Clinical Phenotypes Caused by a Δ65bp NBCe1 Mutation.

The proband (III: 3) was 50 y old and of normal intelligence and stature (Fig. 1A). She had bilateral high-tension glaucoma, band keratopathy, cataract, and mild pRTA (blood HCO₃⁻ 17.3 mmol/L). She had five episodes of hemiplegic migraine, which typically started with a transient left sensorimotor deficit lasting around 20 min, followed by a severe hemicranial headache lasting hours to days, accompanied by photo-, sono-, and kinesiophobia, nausea, and vomiting. At the age of 46, she had a first episode of complex partial status epilepticus, characterized by unresponsiveness, left hemiparesis, and continuous ictal epileptic activity over the right posterotemporal and occipital regions. With antiepileptic drugs she made a full recovery over 10 d. MRI of the brain was normal. She developed a difficult-to-treat migraleptic (migraine-associated epileptic seizures) condition. Sequence analysis of her NBCe1 cDNA and genomic DNA revealed a unique, homozygous 65-bp deletion (Δ65bp) in the C-terminal region, which was not found in 160 control subjects (Fig. S1). The amino acids substitutions due to a frameshift in exon 23 introduce a premature stop codon for both NBCe1A (S982NfsX4) and NBCe1B (S1026NfsX4), yielding the mutant proteins with 51 fewer amino acids than the wild-type proteins. On the other hand, this mutation abolishes the translation of NBCe1C, the C-terminal variant skipping exon 24 (10). For simplicity, we hereafter designate other SLC4A4 mutations according to the corresponding codon numbers for NBCe1A throughout the text. Analysis of her genomic DNA ruled out pathological mutations in the three genes (CACNA1A, ATP1A2, and SCN1A) linked to FHM (2–4). The younger sister of the proband (III: 5), who was 42 y old and of normal intelligence and stature, was also homozygous for this mutation. She had bilateral high-tension glaucoma, cataracts, and pRTA (blood HCO₃⁻ 14.8 mmol/L). Since the age of 15 she had had episodes of hemiplegic migraine, two of which had evolved into migraine stupor lasting 2–3 days. MRI of the brain was normal. pRTA was not found in other members of this pedigree.

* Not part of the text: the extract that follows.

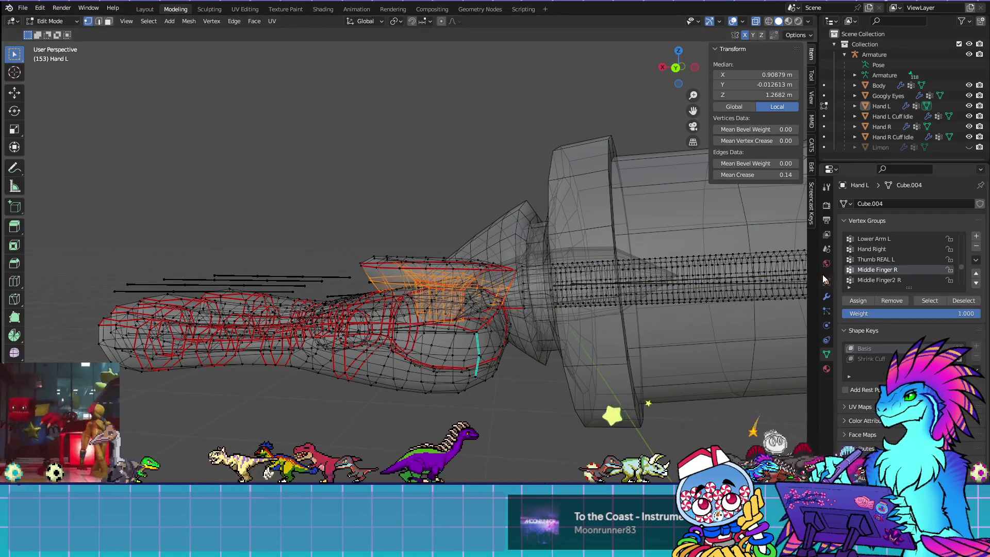
key(alt+a)
click(884, 259)
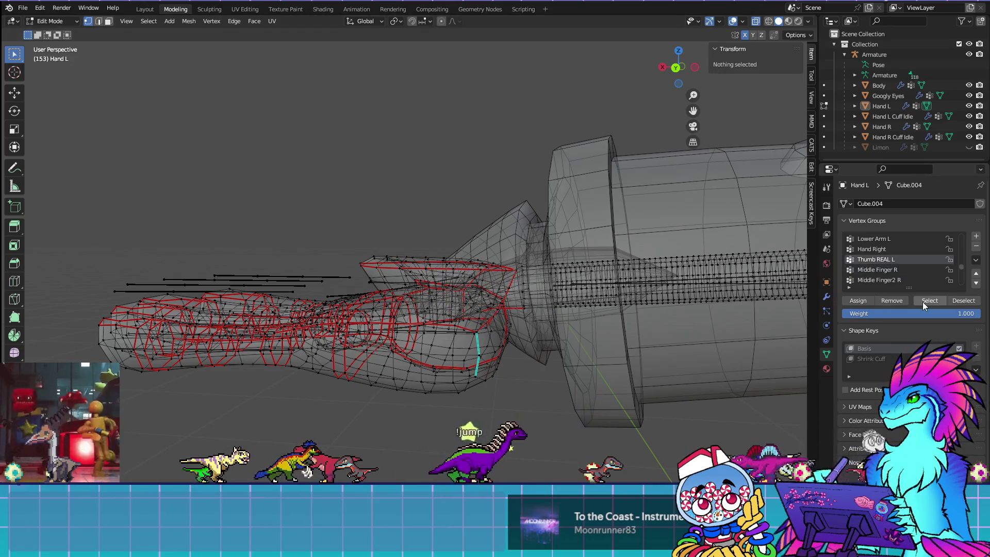
click(923, 302)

Among six heterozygous members, one had migraine with visual aura, one had migraine without aura, two had normal-tension glaucoma in advanced stages, and two had normal-tension glaucoma in early stages. Members without the Δ65bp mutation had none of these phenotypes.

Fig. 1.

Identification and characterization of the NBCe1 Δ65bp mutation. (A) The pedigree. Arrow: proband; squares: men; circles: women; slashes: deceased. Inner symbols: black—pRTA with hemiplegic migraine; gray—migraine with or without aura; dotted—convulsions; white—normal. Symbol borders: white—high-tension glaucoma; hatched—normal-tension glaucoma. −/−: homozygous mutation; +/−: heterozygous mutation; +/+: no mutation; question marks: no history available. (B) Current (I)/voltage (Vm) relationship of the NBCe1A constructs expressed in Xenopus oocytes. The data represent the mean ± SEM (n = 8 for each construct) obtained for wild-type NBCe1A (WT), the Δ65bp mutant (Δ65bp), or the H₂O injected Control (Cont). (C) Confocal images of GFP-tagged wild-type NBCe1A (WT) or the Δ65bp mutant in polarized MDCK cells. Green: GFP fluorescence; red: actin cytoskeletons; xy: front view; xz: side view. Scale bars, 10 μm. (D) The NBCe1B activity in C6 cells, analyzed by cell pH responses to high K⁺ (20 mM) solution. Confocal images of NBCe1B localization are at the bottom. (Scale bars, 10 μm.)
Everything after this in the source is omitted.